PROBLEM STATEMENT: Return each line of the data below that contains the string "style". Case counts.

INFORMATION:
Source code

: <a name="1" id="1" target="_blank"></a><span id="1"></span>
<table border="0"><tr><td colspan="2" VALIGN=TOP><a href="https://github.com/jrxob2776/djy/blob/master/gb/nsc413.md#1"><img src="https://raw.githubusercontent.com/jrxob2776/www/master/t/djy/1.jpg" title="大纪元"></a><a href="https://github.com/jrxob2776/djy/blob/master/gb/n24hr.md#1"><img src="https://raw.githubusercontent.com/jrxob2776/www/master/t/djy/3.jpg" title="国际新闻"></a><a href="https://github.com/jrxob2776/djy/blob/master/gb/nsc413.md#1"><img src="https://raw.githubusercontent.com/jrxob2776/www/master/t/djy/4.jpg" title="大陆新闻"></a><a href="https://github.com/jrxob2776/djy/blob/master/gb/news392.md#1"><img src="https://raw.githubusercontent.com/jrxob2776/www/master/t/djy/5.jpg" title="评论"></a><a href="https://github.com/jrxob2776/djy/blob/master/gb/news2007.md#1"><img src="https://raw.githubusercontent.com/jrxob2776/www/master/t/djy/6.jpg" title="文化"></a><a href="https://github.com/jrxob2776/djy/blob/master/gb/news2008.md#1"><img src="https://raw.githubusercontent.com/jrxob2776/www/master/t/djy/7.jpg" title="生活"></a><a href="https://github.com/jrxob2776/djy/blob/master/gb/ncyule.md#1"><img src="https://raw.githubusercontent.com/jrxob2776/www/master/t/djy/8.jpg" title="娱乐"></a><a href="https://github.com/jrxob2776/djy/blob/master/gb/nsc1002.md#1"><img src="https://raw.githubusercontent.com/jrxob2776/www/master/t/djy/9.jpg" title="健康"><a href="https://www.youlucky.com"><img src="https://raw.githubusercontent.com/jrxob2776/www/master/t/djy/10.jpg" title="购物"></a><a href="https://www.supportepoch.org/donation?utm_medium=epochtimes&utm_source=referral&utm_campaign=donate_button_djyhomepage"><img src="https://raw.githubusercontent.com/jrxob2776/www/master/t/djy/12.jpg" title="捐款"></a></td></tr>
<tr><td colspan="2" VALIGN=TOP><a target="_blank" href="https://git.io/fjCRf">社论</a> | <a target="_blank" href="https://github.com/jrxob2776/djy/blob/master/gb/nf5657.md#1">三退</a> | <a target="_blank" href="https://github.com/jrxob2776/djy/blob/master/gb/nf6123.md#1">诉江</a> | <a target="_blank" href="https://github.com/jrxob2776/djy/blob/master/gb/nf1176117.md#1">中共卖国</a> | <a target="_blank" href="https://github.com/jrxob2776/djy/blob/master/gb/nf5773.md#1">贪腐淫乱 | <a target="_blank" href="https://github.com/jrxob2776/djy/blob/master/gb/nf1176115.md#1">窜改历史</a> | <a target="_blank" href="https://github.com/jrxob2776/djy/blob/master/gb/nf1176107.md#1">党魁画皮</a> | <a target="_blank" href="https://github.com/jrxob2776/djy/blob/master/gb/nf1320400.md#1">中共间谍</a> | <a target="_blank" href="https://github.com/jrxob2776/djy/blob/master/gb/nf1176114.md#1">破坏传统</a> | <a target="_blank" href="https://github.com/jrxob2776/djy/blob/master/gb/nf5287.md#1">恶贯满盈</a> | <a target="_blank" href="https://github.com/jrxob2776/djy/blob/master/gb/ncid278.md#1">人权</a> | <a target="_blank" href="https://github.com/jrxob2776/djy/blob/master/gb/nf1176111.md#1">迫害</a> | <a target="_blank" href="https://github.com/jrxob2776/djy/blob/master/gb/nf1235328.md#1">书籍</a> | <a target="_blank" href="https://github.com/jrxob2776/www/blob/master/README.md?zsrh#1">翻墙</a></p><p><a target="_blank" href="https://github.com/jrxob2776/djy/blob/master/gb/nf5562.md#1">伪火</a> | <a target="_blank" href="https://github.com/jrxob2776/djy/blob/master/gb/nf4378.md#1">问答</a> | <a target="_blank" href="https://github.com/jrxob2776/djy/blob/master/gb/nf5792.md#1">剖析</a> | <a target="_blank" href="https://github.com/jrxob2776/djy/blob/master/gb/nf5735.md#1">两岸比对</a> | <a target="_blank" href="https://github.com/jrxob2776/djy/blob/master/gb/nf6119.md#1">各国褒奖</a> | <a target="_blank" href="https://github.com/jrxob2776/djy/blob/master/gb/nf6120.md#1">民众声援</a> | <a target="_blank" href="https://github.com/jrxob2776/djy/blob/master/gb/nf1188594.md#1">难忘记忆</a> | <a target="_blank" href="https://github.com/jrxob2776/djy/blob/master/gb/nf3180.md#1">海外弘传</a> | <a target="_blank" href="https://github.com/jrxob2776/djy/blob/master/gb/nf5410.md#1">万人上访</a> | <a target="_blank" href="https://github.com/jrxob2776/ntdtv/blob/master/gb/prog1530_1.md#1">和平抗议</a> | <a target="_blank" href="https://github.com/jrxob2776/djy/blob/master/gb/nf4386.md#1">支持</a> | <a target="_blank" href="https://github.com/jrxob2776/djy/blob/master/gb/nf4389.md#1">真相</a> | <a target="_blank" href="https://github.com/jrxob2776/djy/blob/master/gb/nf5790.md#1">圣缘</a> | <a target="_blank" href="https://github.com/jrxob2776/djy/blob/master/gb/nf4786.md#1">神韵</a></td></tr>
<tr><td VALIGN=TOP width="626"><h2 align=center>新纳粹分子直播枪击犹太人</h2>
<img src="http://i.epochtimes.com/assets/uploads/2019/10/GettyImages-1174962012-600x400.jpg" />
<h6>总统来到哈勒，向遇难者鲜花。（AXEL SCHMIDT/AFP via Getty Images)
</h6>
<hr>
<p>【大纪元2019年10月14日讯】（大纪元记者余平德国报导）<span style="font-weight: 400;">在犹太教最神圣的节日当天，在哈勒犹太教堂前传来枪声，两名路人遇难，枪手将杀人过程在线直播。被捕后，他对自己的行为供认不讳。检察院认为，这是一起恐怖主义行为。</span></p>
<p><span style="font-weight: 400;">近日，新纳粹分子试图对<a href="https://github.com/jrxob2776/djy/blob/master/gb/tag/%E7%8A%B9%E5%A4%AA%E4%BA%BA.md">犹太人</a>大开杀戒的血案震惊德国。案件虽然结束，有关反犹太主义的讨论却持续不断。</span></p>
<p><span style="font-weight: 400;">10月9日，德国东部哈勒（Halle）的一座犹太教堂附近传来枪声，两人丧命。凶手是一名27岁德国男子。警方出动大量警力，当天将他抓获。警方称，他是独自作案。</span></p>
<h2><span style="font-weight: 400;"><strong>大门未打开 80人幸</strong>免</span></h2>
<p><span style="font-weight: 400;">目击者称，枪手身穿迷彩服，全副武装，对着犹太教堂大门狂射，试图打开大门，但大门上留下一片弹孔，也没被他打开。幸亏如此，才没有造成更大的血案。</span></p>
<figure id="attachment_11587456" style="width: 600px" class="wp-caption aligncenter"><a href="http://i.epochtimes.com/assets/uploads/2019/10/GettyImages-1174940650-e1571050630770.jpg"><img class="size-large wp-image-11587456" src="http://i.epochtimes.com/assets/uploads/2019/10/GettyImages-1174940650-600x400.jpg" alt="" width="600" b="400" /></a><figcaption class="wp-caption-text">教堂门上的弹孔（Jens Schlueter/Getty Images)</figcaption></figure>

OUTPUT OF THE EXERCISE:
<p>【大纪元2019年10月14日讯】（大纪元记者余平德国报导）<span style="font-weight: 400;">在犹太教最神圣的节日当天，在哈勒犹太教堂前传来枪声，两名路人遇难，枪手将杀人过程在线直播。被捕后，他对自己的行为供认不讳。检察院认为，这是一起恐怖主义行为。</span></p>
<p><span style="font-weight: 400;">近日，新纳粹分子试图对<a href="https://github.com/jrxob2776/djy/blob/master/gb/tag/%E7%8A%B9%E5%A4%AA%E4%BA%BA.md">犹太人</a>大开杀戒的血案震惊德国。案件虽然结束，有关反犹太主义的讨论却持续不断。</span></p>
<p><span style="font-weight: 400;">10月9日，德国东部哈勒（Halle）的一座犹太教堂附近传来枪声，两人丧命。凶手是一名27岁德国男子。警方出动大量警力，当天将他抓获。警方称，他是独自作案。</span></p>
<h2><span style="font-weight: 400;"><strong>大门未打开 80人幸</strong>免</span></h2>
<p><span style="font-weight: 400;">目击者称，枪手身穿迷彩服，全副武装，对着犹太教堂大门狂射，试图打开大门，但大门上留下一片弹孔，也没被他打开。幸亏如此，才没有造成更大的血案。</span></p>
<figure id="attachment_11587456" style="width: 600px" class="wp-caption aligncenter"><a href="http://i.epochtimes.com/assets/uploads/2019/10/GettyImages-1174940650-e1571050630770.jpg"><img class="size-large wp-image-11587456" src="http://i.epochtimes.com/assets/uploads/2019/10/GettyImages-1174940650-600x400.jpg" alt="" width="600" b="400" /></a><figcaption class="wp-caption-text">教堂门上的弹孔（Jens Schlueter/Getty Images)</figcaption></figure>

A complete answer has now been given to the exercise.